The details of the SBP report show that remittance­s increased from almost all the traditiona­l sources, but dropped by 9.3pc to $196 million from the European Union. The highest amount was received from Saudi Arabia as remittance­s from that country rose 20pc to $2.649bn from $2.203bn during the same period last year. In terms of percentage, the highest increase was noted from the UAE as the amount increased by 25.5 per cent to $1.974bn compared to $1.572bn previously.The remittance­s increased by 4pc to $1.306bn from the United States, by 2pc to $1.169bn from the UK, and by 15.6pc to $1.037bn from the Gulf Cooperatio­n Council (GCC) countries, which include Bahrain, Kuwait, Oman and Qatar.

An analysis of major remittance sources shows that oil price decline seems to have had no impact on the inflows. The average monthly inflow from Saudi Arabia - a major oil producer and major market for Pakistani labour - stood at 29 percent of the total in the first quarter. In the second quarter it averaged 30 percent of the total, with November and December 2014 both receiving 32 percent of the inflows from Saudi Arabia. These figures prove that falling oil prices are unlikely to hit Pakistan's remittance inflows in any significan­t way in the short term.

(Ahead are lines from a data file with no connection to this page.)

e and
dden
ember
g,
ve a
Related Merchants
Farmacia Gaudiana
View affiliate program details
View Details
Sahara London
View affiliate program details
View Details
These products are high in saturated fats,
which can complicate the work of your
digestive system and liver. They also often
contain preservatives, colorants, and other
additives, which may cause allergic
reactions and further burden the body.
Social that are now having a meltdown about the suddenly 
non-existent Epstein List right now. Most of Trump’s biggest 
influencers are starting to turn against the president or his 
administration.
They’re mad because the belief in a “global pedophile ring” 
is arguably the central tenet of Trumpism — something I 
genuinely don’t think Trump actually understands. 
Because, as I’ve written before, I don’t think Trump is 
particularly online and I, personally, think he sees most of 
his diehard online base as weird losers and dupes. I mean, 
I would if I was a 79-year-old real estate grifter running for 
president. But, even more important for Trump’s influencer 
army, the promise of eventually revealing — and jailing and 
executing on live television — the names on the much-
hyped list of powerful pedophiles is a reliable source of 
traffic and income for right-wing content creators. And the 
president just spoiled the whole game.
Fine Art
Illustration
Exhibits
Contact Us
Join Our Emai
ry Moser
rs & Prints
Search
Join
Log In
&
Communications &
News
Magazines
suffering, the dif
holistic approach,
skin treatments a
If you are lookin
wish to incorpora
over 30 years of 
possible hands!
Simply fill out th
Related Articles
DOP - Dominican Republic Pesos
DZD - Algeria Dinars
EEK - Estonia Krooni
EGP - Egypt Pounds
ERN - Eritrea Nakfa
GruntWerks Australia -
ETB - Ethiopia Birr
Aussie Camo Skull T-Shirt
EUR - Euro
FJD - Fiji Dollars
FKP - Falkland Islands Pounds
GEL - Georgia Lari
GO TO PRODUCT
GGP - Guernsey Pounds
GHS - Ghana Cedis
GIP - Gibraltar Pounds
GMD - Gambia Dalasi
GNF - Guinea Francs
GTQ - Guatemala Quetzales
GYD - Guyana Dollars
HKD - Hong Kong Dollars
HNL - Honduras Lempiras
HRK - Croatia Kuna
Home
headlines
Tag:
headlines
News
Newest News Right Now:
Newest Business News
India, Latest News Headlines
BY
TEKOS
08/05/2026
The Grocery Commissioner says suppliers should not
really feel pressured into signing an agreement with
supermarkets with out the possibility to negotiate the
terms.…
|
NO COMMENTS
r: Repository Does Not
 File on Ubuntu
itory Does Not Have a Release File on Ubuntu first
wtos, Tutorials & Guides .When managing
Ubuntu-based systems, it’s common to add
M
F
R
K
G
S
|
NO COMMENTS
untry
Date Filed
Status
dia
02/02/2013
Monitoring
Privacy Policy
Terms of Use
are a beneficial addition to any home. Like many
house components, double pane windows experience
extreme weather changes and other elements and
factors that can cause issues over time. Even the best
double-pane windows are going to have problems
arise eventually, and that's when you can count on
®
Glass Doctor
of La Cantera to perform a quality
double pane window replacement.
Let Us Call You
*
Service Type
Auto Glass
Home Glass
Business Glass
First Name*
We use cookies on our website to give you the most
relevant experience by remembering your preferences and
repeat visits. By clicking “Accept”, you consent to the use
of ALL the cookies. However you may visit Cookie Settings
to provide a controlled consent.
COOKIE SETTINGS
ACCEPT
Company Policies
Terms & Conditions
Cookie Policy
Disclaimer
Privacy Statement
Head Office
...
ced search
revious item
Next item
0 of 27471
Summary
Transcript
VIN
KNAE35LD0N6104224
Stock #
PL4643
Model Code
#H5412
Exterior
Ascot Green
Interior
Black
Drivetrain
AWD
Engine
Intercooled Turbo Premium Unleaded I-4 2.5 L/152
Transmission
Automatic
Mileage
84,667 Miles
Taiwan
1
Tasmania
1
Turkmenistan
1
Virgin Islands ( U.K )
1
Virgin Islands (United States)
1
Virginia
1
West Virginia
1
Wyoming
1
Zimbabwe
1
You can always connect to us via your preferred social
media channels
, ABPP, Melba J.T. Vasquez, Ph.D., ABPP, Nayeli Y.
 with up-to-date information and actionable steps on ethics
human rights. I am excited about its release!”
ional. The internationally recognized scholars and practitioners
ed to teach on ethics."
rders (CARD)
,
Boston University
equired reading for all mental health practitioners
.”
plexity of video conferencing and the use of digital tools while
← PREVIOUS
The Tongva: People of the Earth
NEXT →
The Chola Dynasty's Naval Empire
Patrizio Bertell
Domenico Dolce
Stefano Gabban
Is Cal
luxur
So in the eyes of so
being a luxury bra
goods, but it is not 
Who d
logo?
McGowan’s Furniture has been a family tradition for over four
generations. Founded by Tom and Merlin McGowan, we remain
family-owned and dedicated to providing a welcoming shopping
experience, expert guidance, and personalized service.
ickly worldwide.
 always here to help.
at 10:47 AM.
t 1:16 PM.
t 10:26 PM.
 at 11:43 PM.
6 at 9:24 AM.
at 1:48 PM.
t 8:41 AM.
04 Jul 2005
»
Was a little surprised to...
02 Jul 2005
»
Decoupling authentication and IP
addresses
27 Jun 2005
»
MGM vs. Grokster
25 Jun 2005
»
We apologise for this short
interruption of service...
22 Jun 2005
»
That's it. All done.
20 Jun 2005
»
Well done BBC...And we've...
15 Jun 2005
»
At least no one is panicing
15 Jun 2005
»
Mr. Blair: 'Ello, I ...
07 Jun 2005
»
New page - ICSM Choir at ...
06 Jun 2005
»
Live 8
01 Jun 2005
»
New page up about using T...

The assumption that inflows from Saudi Arabia and other oil producing countries with large Pakistani diaspora are not going to decline any time soon is further buttressed by the fact that these countries have large reserves to support their economies. Another pertinent factor is that a majority of Pakistani workers are engaged in constructi­on-related projects that are of medium to long-term duration. These include projects for Qatar's FIFA 2022 bid and Dubai Expo 2020. Similarly, inspired by the Dubai model, there is a private sector real estate boom in Abu Dhabi, Bahrain, Oman, Ras Al Khaimah and even in Saudi Arabia. These should act as an adequate cushion for any future oil price decline.

However, if we look at the long-term prospects and want to ensure that remittance­s maintain their present level and also increase, there is a need to diversify the markets and the industry categories our workers go to. Constructi­on-related labour exports will likely slow down over the next 5-6 years. What will then matter is quality labour export such as doctors, engineers, para-medical staff, hospitalit­y business experts and other skilled personnel. At the same time steps are needed under the PRI scheme to direct the flow of an estimated $8 billion worth of informal remittance­s into the official remittance channel.